### [What needs to be done]
Will you write out all the entries below exactly?

# # # #

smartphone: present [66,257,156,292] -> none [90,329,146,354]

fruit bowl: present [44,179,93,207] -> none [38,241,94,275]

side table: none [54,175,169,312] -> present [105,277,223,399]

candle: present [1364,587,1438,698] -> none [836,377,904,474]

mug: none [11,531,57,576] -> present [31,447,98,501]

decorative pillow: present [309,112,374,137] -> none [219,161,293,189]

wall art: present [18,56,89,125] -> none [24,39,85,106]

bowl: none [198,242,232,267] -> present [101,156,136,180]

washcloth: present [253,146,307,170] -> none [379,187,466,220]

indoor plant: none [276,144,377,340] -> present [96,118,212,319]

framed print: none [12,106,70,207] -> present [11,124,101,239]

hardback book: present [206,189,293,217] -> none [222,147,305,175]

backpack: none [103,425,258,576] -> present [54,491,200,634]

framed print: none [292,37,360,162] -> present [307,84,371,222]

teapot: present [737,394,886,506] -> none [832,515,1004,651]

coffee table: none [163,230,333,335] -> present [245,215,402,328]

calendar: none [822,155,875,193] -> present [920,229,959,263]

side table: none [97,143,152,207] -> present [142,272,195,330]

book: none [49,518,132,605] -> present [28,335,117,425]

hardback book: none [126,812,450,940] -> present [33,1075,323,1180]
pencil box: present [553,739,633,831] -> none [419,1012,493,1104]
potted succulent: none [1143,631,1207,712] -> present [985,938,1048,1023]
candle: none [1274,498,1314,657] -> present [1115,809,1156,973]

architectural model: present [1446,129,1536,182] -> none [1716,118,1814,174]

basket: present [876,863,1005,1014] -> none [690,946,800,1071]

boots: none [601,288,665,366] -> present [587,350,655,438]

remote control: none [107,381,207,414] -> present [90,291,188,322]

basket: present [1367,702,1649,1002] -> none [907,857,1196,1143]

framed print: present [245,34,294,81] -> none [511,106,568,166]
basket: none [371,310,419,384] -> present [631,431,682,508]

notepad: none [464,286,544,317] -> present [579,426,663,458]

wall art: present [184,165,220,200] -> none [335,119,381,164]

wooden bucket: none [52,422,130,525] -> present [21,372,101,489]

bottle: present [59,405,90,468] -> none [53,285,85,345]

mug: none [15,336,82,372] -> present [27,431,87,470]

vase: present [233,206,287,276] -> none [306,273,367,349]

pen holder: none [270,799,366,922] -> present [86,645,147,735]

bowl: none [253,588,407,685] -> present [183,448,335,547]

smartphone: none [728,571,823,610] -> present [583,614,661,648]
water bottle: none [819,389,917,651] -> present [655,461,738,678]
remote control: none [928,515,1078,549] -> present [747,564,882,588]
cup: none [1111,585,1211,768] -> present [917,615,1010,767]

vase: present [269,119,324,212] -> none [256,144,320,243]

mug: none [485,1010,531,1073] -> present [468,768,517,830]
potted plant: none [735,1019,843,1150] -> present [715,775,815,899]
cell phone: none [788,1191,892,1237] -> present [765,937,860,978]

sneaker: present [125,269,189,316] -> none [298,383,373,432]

# # # #

### [Answer box]
smartphone: present [66,257,156,292] -> none [90,329,146,354]

fruit bowl: present [44,179,93,207] -> none [38,241,94,275]

side table: none [54,175,169,312] -> present [105,277,223,399]

candle: present [1364,587,1438,698] -> none [836,377,904,474]

mug: none [11,531,57,576] -> present [31,447,98,501]

decorative pillow: present [309,112,374,137] -> none [219,161,293,189]

wall art: present [18,56,89,125] -> none [24,39,85,106]

bowl: none [198,242,232,267] -> present [101,156,136,180]

washcloth: present [253,146,307,170] -> none [379,187,466,220]

indoor plant: none [276,144,377,340] -> present [96,118,212,319]

framed print: none [12,106,70,207] -> present [11,124,101,239]

hardback book: present [206,189,293,217] -> none [222,147,305,175]

backpack: none [103,425,258,576] -> present [54,491,200,634]

framed print: none [292,37,360,162] -> present [307,84,371,222]

teapot: present [737,394,886,506] -> none [832,515,1004,651]

coffee table: none [163,230,333,335] -> present [245,215,402,328]

calendar: none [822,155,875,193] -> present [920,229,959,263]

side table: none [97,143,152,207] -> present [142,272,195,330]

book: none [49,518,132,605] -> present [28,335,117,425]

hardback book: none [126,812,450,940] -> present [33,1075,323,1180]
pencil box: present [553,739,633,831] -> none [419,1012,493,1104]
potted succulent: none [1143,631,1207,712] -> present [985,938,1048,1023]
candle: none [1274,498,1314,657] -> present [1115,809,1156,973]

architectural model: present [1446,129,1536,182] -> none [1716,118,1814,174]

basket: present [876,863,1005,1014] -> none [690,946,800,1071]

boots: none [601,288,665,366] -> present [587,350,655,438]

remote control: none [107,381,207,414] -> present [90,291,188,322]

basket: present [1367,702,1649,1002] -> none [907,857,1196,1143]

framed print: present [245,34,294,81] -> none [511,106,568,166]
basket: none [371,310,419,384] -> present [631,431,682,508]

notepad: none [464,286,544,317] -> present [579,426,663,458]

wall art: present [184,165,220,200] -> none [335,119,381,164]

wooden bucket: none [52,422,130,525] -> present [21,372,101,489]

bottle: present [59,405,90,468] -> none [53,285,85,345]

mug: none [15,336,82,372] -> present [27,431,87,470]

vase: present [233,206,287,276] -> none [306,273,367,349]

pen holder: none [270,799,366,922] -> present [86,645,147,735]

bowl: none [253,588,407,685] -> present [183,448,335,547]

smartphone: none [728,571,823,610] -> present [583,614,661,648]
water bottle: none [819,389,917,651] -> present [655,461,738,678]
remote control: none [928,515,1078,549] -> present [747,564,882,588]
cup: none [1111,585,1211,768] -> present [917,615,1010,767]

vase: present [269,119,324,212] -> none [256,144,320,243]

mug: none [485,1010,531,1073] -> present [468,768,517,830]
potted plant: none [735,1019,843,1150] -> present [715,775,815,899]
cell phone: none [788,1191,892,1237] -> present [765,937,860,978]

sneaker: present [125,269,189,316] -> none [298,383,373,432]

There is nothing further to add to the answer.